The maker of brands such as Dove and Knorr is facing tough trading in southern Europe and seeing some commodities costs edge up. However, it stuck to its 2012 targets rather than alarm investors like Danone (DANO.PA) and Procter & Gamble (PG.N).
Unilever, with annual sales of 46.5 billion euros, said on Thursday second-quarter underlying sales rose 5.8 percent helped by its lower exposure to problem economies such as Spain than Danone, while it has more business in fast-growing markets like India and Indonesia than P&G.
The 5.8 percent rise beat a company-compiled consensus forecast of 4.8 percent and came after a first-quarter increase of 8.4 percent and 6.5 percent growth for 2011. Emerging markets, which make up 56 percent of sales, saw growth of 11 percent.
Unilever, the world’s No.3 consumer goods group after Nestle NESN.VX and P&G, held its forecast for modest profit margin expansion this year.
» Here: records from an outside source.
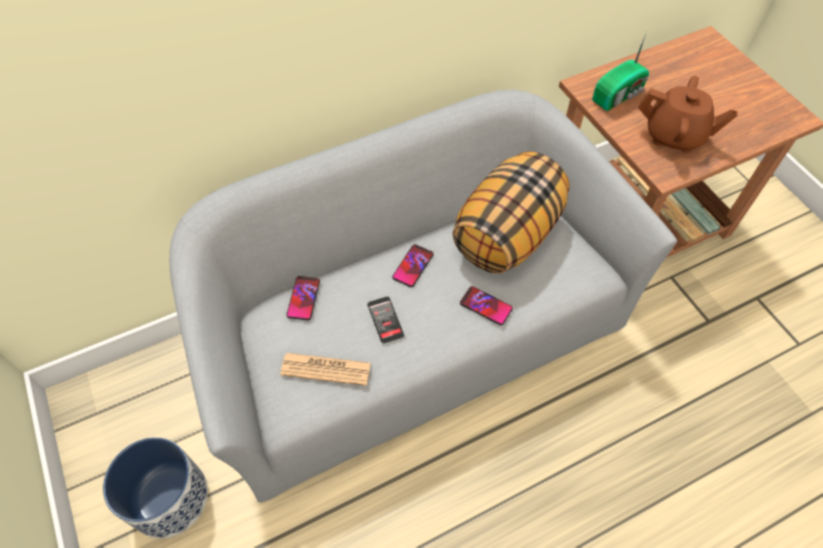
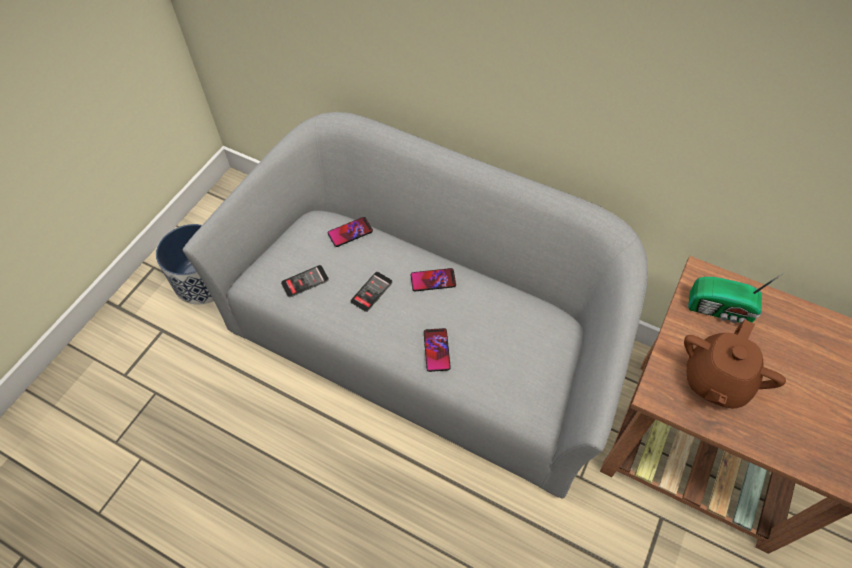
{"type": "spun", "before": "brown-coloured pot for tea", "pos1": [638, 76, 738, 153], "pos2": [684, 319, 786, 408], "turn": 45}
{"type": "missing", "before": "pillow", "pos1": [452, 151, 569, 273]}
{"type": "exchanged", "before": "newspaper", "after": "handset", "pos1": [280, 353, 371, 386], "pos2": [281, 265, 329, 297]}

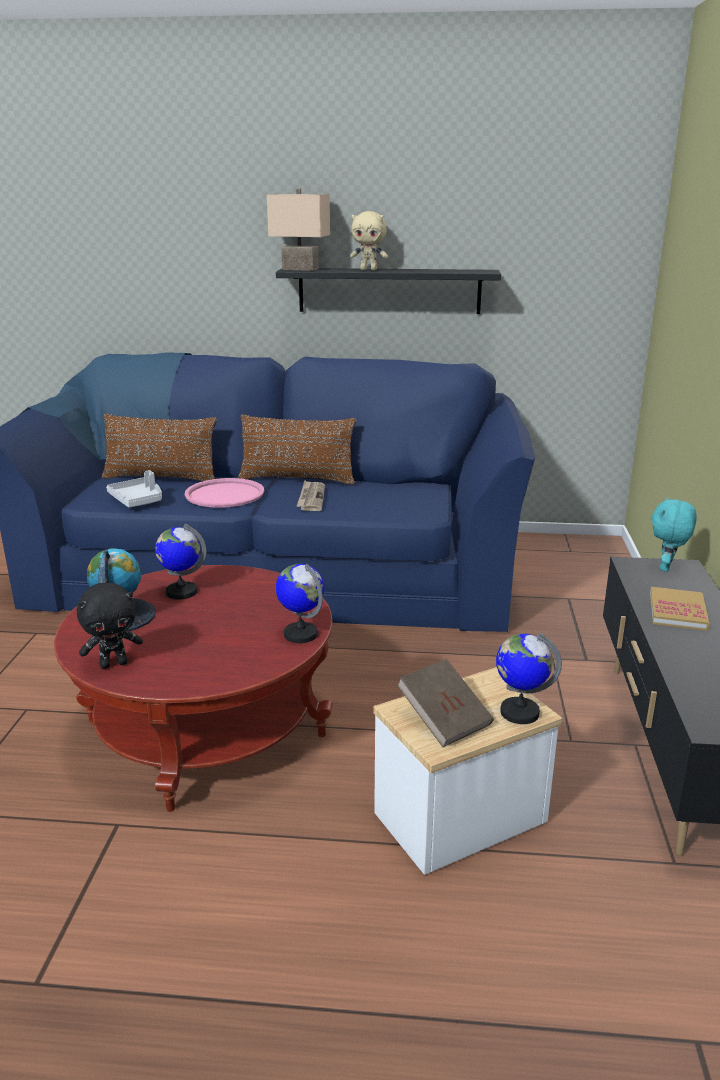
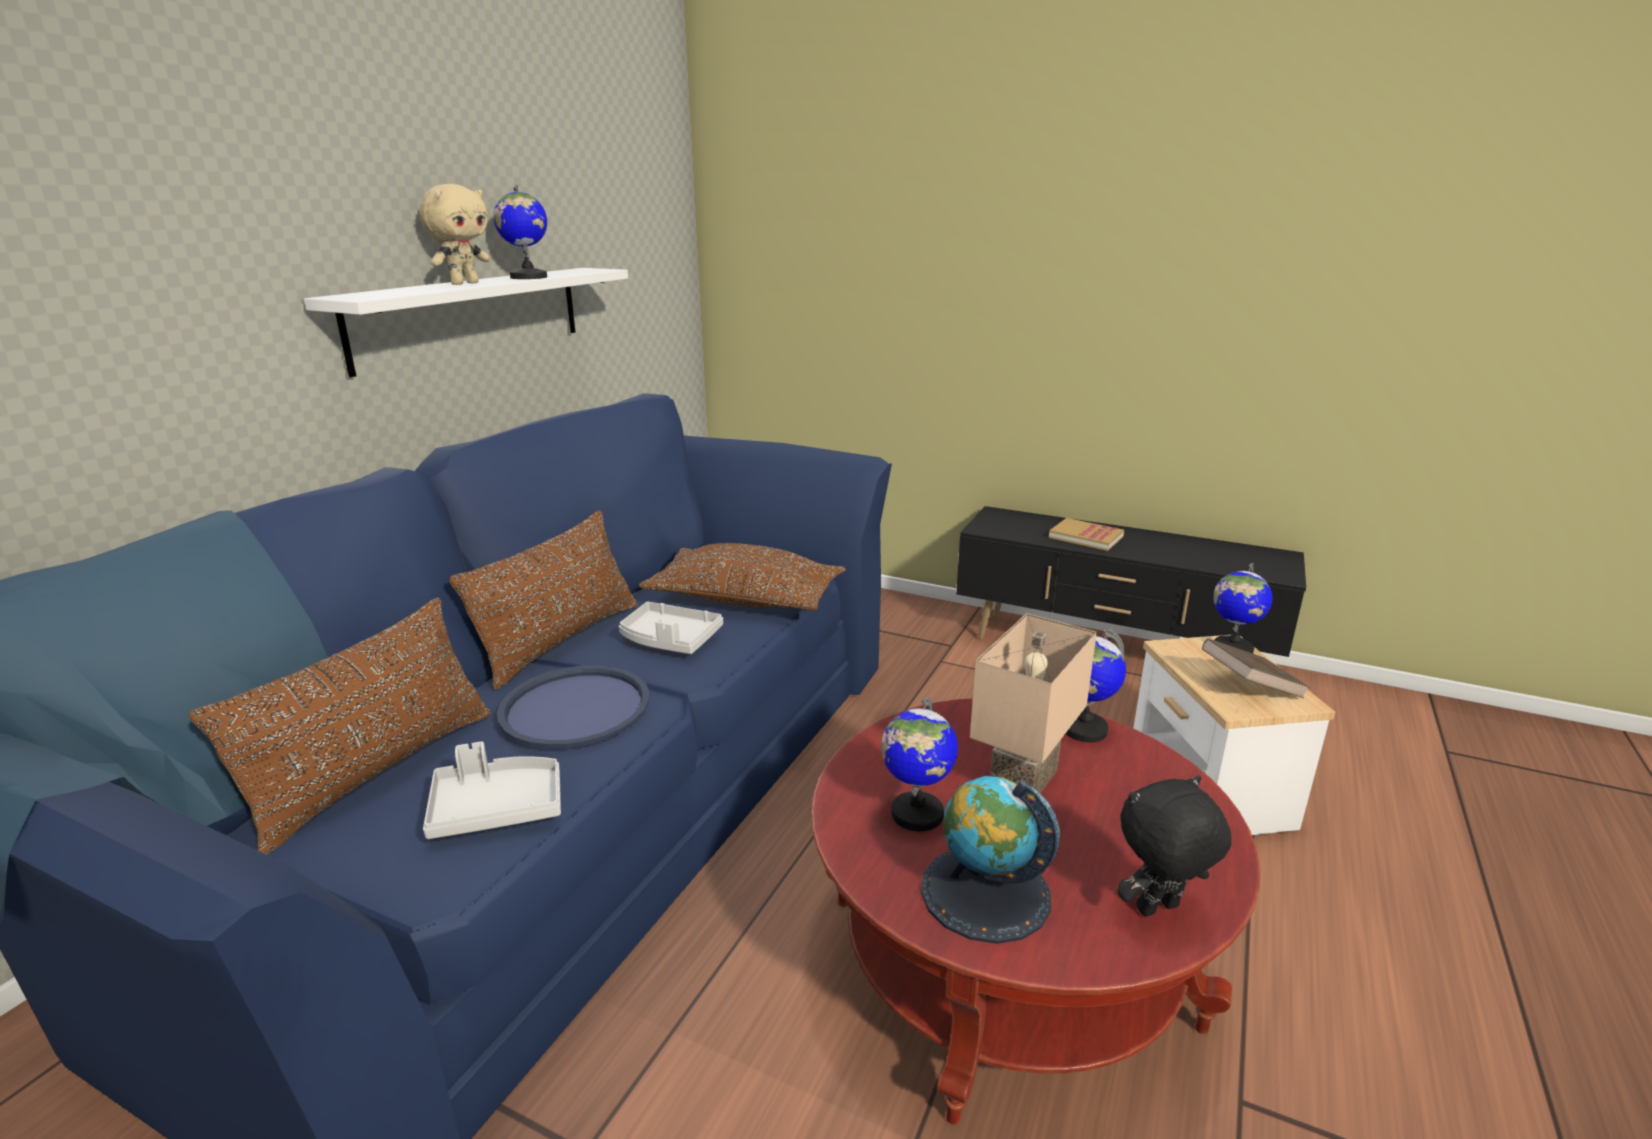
{"type": "relocated", "before": "beige-coloured lamp for a table", "pos1": [267, 189, 330, 271], "pos2": [970, 613, 1097, 793]}
{"type": "colour", "before": "blackish shelf", "after": "white-coloured shelf", "pos1": [276, 268, 501, 314], "pos2": [304, 268, 628, 377]}
{"type": "colour", "before": "pinkish carrying tray", "after": "blue-coloured carrying tray", "pos1": [185, 478, 264, 508], "pos2": [497, 665, 650, 748]}
{"type": "exchanged", "before": "newspaper", "after": "gray carrying tray", "pos1": [296, 480, 325, 511], "pos2": [619, 602, 723, 654]}
{"type": "missing", "before": "turquoise-coloured cuddly toy", "pos1": [651, 497, 696, 572]}
{"type": "spun", "before": "blackish cuddly toy", "pos1": [77, 583, 143, 669], "pos2": [1117, 775, 1232, 916], "turn": -105}
{"type": "appeared", "after": "globe", "pos2": [493, 184, 547, 279]}
{"type": "appeared", "after": "brown-coloured pillow", "pos2": [639, 543, 846, 611]}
Its half-year profit margin was flat, but analysts expect it to rise in the second half.
“Looking forward we expect continued volatility, especially in commodity costs and economic conditions ... For 2012 we remain on track to deliver a modest improvement in core operating margin,” said Chief Executive Paul Polman.
Unilever, which counts Lipton, Sunsilk and Lux among its biggest brands, reported core half-year earnings up 6 percent to 0.76 euros a share.
Last month, Danone warned of a hit to profits after recession-hit Spanish consumers switched to cheaper yoghurt, while P&G cut its growth forecasts blaming a lack of big new products and being slow to cut costs. L5E8HJBXR L5E8HK4VH
Unilever is the first of the major European food groups to report with Danone due on Friday and Nestle on August 9.
Unilever Plc shares have risen around 7 percent since the start of June and closed on Wednesday at 2,140 pence.